The decreased use of postmortem examinations in developed countries has led to a rising demand for a less-invasive alternative to the full perinatal postmortem examination. The MRI is the most promising candidate. There is a growing number of evidence in recent years suggesting that MRI is comparable to fetal postmortem examination in detecting fetal anomalies, particularly fetal brain abnormalities [13, 15]. Recent studies validating postmortem MRI and comparing the findings with conventional perinatal postmortem examination have shown favorable agreement rates. However, there are still a significant number (up to 20%) of patients who would benefit from the additional information provided by a conventional postmortem examination [24]. Although several studies have shown that postmortem MRI is an acceptable alternative to postmortem examination to most parents and healthcare providers, it remains clear that patients should be counseled that conventional postmortem examination is still the gold standard and can provide the most accurate information [13, 15].

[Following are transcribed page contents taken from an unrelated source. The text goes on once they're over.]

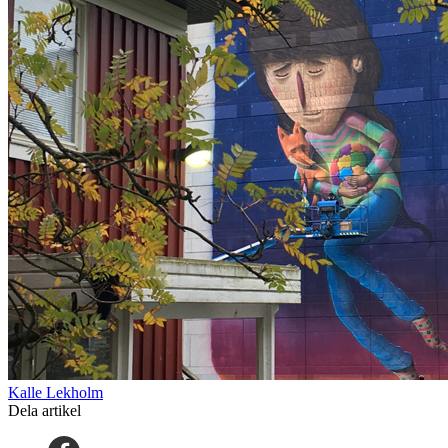
Kalle Lekholm
Dela artikel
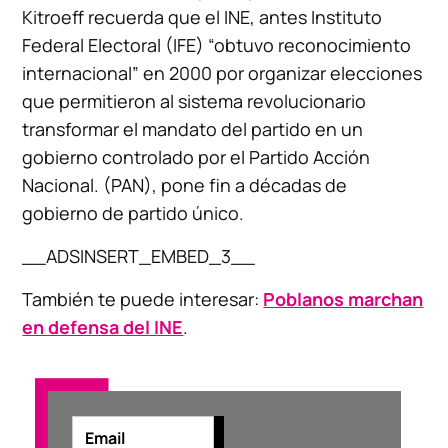
Kitroeff recuerda que el INE, antes Instituto
Federal Electoral (IFE) “obtuvo reconocimiento
internacional” en 2000 por organizar elecciones
que permitieron al sistema revolucionario
transformar el mandato del partido en un
gobierno controlado por el Partido Acción
Nacional. (PAN), pone fin a décadas de
gobierno de partido único.
__ADSINSERT_EMBED_3__
También te puede interesar:
Poblanos marchan
en defensa del INE
.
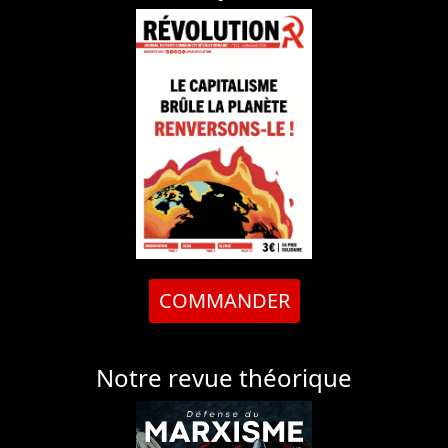
COMMANDER
Notre revue théorique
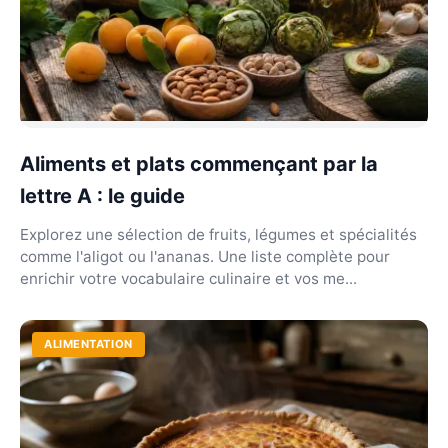
Aliments et plats commençant par la
lettre A : le guide
Explorez une sélection de fruits, légumes et spécialités
comme l'aligot ou l'ananas. Une liste complète pour
enrichir votre vocabulaire culinaire et vos me...
ALIMENTATION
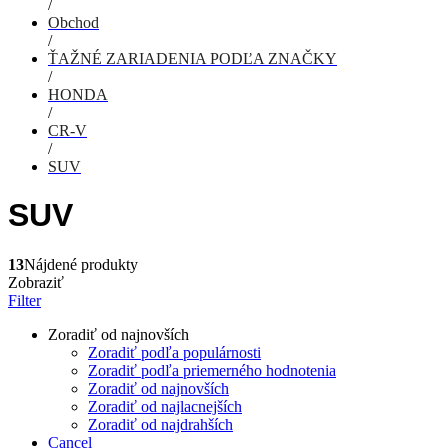
/
Obchod
/
ŤAŽNÉ ZARIADENIA PODĽA ZNAČKY
/
HONDA
/
CR-V
/
SUV
SUV
13
Nájdené produkty
Zobraziť
Filter
Zoradiť od najnovších
Zoradiť podľa populárnosti
Zoradiť podľa priemerného hodnotenia
Zoradiť od najnovších
Zoradiť od najlacnejších
Zoradiť od najdrahších
Cancel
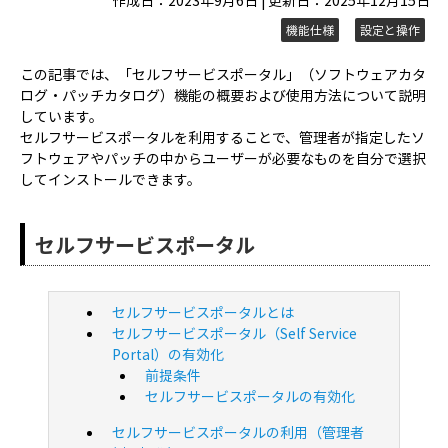
作成日：2023年9月6日 | 更新日：2025年12月15日
機能仕様
設定と操作
この記事では、「セルフサービスポータル」（ソフトウェアカタ
ログ・パッチカタログ）機能の概要および使用方法について説明
しています。
セルフサービスポータルを利用することで、管理者が指定したソ
フトウェアやパッチの中からユーザーが必要なものを自分で選択
してインストールできます。
セルフサービスポータル
セルフサービスポータルとは
セルフサービスポータル（Self Service
Portal）の有効化
前提条件
セルフサービスポータルの有効化
セルフサービスポータルの利用（管理者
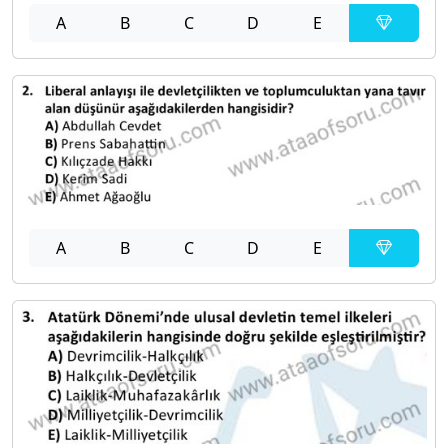
A
B
C
D
E
A
B
C
D
E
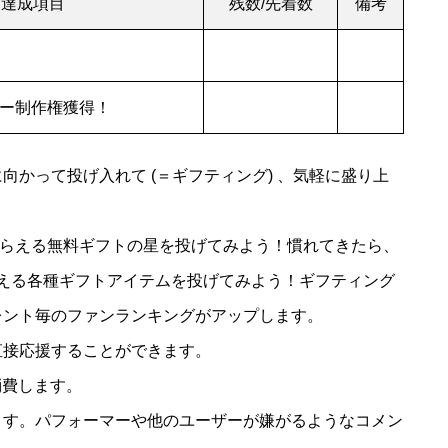
達成項目
残数/先着数
備考
ー制作権獲得！
かって投げ入れて (＝ギフティング) 、気軽に盛り上
でもらえる無料ギフトの星を投げてみよう！慣れてきたら、
から買える各種ギフトアイテムを投げてみよう！ギフティング
レント毎のファンランキングがアップします。
直接応援することができます。
を消費します。
ます。パフォーマーや他のユーザーが嫌がるようなコメン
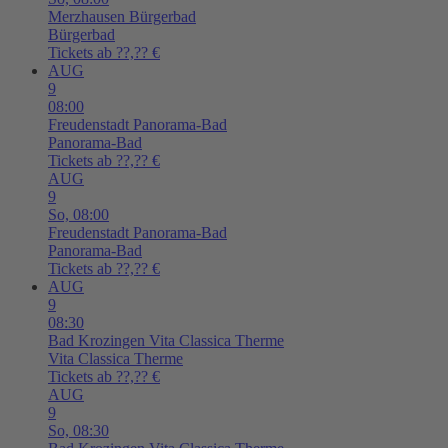
Merzhausen
Bürgerbad
Bürgerbad
Tickets ab ??,?? €
AUG
9
08:00
Freudenstadt
Panorama-Bad
Panorama-Bad
Tickets ab ??,?? €
AUG
9
So,
08:00
Freudenstadt
Panorama-Bad
Panorama-Bad
Tickets ab ??,?? €
AUG
9
08:30
Bad Krozingen
Vita Classica Therme
Vita Classica Therme
Tickets ab ??,?? €
AUG
9
So,
08:30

On the other hand, the main disadvantage of postmortem imaging to formal postmortem examination is the loss of histological examination. As MRI imaging has high sensitivity and low specificity, biopsy is needed for the confirmation of the diagnosis [24]. In particular, MRI is useful for the evaluation of brain and spine findings at postmortem examination [15]. However, it is not cost-effective and it may not available in every center. Although postmortem MRI has a definite role for fetal and neonatal cases, it is not clear whether it would be an adjunct to formal postmortem examination or whether it is the only investigation needed in selected cases [24]. However, MRI should be used before autopsy when ultrasound has diagnosed CNS abnormalities for which autopsy cannot confirm the presence, such as DWM, ventriculomegaly, cysts of the brain, and dilation of the third and fourth ventricles.

Conclusions

In conclusion, this study showed an overall high degree of agreement between USG and postmortem examination findings of the fetuses following TOP in the second trimester of pregnancy. Although a high level of agreement between prenatal USG and postmortem examination findings was found for CNS abnormalities, postmortem examination still seems to be the most optimal tool to diagnose malformations and can often detect other abnormalities of clinical importance that are unable to be identified by USG. Therefore, it remains clear that conventional postmortem examination is the gold standard and can provide the most accurate information. Of note, clinicians should be aware of the limitations of postmortem examination in detecting fetal malformations in cases of retained macerated fetuses. In particular, DWM and ventriculomegaly cannot be confirmed at postmortem examination. Parents should be provided with full information about the potential disagreement between USG and postmortem examination. The role of the fetal postmortem examination is crucial to provide optimal genetic counselling and prevent recurrence.